A travel agency may fail to capitalise on emerging technologies because its staff is not competent to understand how such technologies could benefit the agency. Uncertainty could cause an organisation to hesitate to pursue an internet-based strategy and could result in sub-optimal, deleterious or unnecessarily turbulent or inefficient change.

Technological and organisational capabilities forms the major hurdle in integrating traditional travel agents to the internet, i.e. online space. Moreover, a significant organisational commitment to internet-based applications requires information technology workers who are skilled in new technical areas such as HTML development, internet security and digital commerce. It may also result in unanticipated needs for expanded computing and information processing skills among the organization's information technology staff and other workers.

Practically, the effective use of information technology, including Internet technologies, can have a profound impact on organisational structure and function. As information is distributed efficiently to those who need it when they need it, lines of control and influence become clearer, and individual units often self-organise in new and more effective ways. The impact may be multifaceted, not only flattening organisational structures but also changing the skill mix of employees:

  • Improve the efficiency and effectiveness of processes that customers use to judge organisational performance (e.g. scheduling an itinerary) or processes that form the core of the organisation's business (e.g. travel management)
  • Develop partnerships with related organisations in an effort to leverage respective strengths (e.g. tie ups going on in the industry)
  • Reach consumers directly to solidify brand names and eliminate intermediaries (disintermediation)
  • Improve, differentiate, and deliver new services to key customers
  • Improve organisational decision-making

How large an opportunity you see in the market today?

- _Things to do_:
a) In the travel agency passage, which new technical areas must information technology workers be skilled in?
b) Please render every line of the rows as a JSON list of strings, with one string per line and blank lines left out.
The travel agency passage and the rows after it are unrelated material.

Dataset rows

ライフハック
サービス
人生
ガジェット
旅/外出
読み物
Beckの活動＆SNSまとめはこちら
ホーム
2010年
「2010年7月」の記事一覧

- _Results for the exercise_:
a) HTML development, internet security and digital commerce.

b)
[
  "ライフハック",
  "サービス",
  "人生",
  "ガジェット",
  "旅/外出",
  "読み物",
  "Beckの活動＆SNSまとめはこちら",
  "ホーム",
  "2010年",
  "「2010年7月」の記事一覧"
]